# Task objective
Every line of the records counts; transcribe each one exactly.

Records from a data collection
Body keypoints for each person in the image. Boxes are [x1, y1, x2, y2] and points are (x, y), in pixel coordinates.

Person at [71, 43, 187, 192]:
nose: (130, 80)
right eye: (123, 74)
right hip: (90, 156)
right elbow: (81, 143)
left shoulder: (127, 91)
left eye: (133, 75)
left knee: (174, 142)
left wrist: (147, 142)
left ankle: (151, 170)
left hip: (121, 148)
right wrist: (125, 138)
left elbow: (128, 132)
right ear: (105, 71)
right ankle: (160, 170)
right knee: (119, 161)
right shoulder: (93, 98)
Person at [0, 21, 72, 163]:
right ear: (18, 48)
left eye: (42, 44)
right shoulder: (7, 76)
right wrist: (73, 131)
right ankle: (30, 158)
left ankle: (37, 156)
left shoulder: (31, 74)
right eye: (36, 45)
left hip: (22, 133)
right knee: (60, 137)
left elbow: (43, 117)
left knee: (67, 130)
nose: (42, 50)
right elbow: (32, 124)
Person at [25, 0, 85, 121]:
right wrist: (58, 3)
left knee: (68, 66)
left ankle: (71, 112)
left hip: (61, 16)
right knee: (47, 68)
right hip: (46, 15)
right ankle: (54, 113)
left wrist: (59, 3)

# Expected answer
Body keypoints for each person in the image. Boxes are [x1, y1, x2, y2] and points are (x, y), in pixel coordinates.

Person at [71, 43, 187, 192]:
nose: (130, 80)
right eye: (123, 74)
right hip: (90, 156)
right elbow: (81, 143)
left shoulder: (127, 91)
left eye: (133, 75)
left knee: (174, 142)
left wrist: (147, 142)
left ankle: (151, 170)
left hip: (121, 148)
right wrist: (125, 138)
left elbow: (128, 132)
right ear: (105, 71)
right ankle: (160, 170)
right knee: (119, 161)
right shoulder: (93, 98)
Person at [0, 21, 72, 163]:
right ear: (18, 48)
left eye: (42, 44)
right shoulder: (7, 76)
right wrist: (73, 131)
right ankle: (30, 158)
left ankle: (37, 156)
left shoulder: (31, 74)
right eye: (36, 45)
left hip: (22, 133)
right knee: (60, 137)
left elbow: (43, 117)
left knee: (67, 130)
nose: (42, 50)
right elbow: (32, 124)
Person at [25, 0, 85, 121]:
right wrist: (58, 3)
left knee: (68, 66)
left ankle: (71, 112)
left hip: (61, 16)
right knee: (47, 68)
right hip: (46, 15)
right ankle: (54, 113)
left wrist: (59, 3)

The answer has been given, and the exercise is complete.